Por Astarté.
León, España.
... Y en fin, que me levanté. Metí los pies en las
pantuflas de lana porque hacía frío y... Bueno, caminé hacia la cocina, a
tientas, medio dormida y medio despierta. Encendí la luz (en invierno el sol
está, pero no siempre se ve)... Nada, que me levanté para empezar a vivir un
día poco común. Y para hacerlo bien, me dije: quiero vivir un día sin mí.
¡Vaya placer!... Un día sin perseguirme, ni darme prisa, ni maniatarme a mis
vicios y costumbres... Un día sin buscar mi sombra, sin mirarme al espejo del
baño, sin tomar apuntes de compras pendientes... Un día sin el café de las
siete y media, sin el cigarrillo en ascuas, sin encender el móvil, sin poner la
radio... Un día sin salir de casa para no extraviarme y sin quedarme en ella
para no aburrirme.
Halé la silla del escritorio y me dije: ¡este
es un día especial...! Y dejé el ordenador así, tal y como estaba: apagado,
intacto de huellas, privado de aliento. Comí una manzana y tiré la leche.
Escondí mis fotos. Clausuré el armario para no ver mis trajes. Guardé en un
cajón todas mis prendas. Ligué mi currículum, rompí el calendario. Desconecté la tele. Retiré el reloj de la mesa
de noche. Cerré la puerta y quité la llave. Abrí la ventana...

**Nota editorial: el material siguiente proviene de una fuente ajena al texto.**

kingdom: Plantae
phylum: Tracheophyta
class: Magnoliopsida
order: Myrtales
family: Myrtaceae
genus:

Entonces me vi. Afuera y adentro. Dormida y
despierta. Vagando en mi sombra, ondeando en el aire de mis propios pulmones.
Cabalgando en la idea de vivir, no un día más, sino uno “especial”. Y me dije: Esta
soy. Sin prisa, sin manías, sin fotos, sin radio ni tele... Sin puertas, sin
compras pendientes, sin trajes, sin móvil... Pero, para ser franca, como
ladrón de caminos me asaltó una duda. Inmensa y crujiente como cadena llena de
herrumbre; pesada, cargada de piedras, tórrida duda. Y todo porque, para ser
fiel a mí misma, vivir un día sin mí era extrañamente parecido al cielo. Y el
cielo estaba allí y aún está... Aunque yo no estuviese, aunque yo no esté.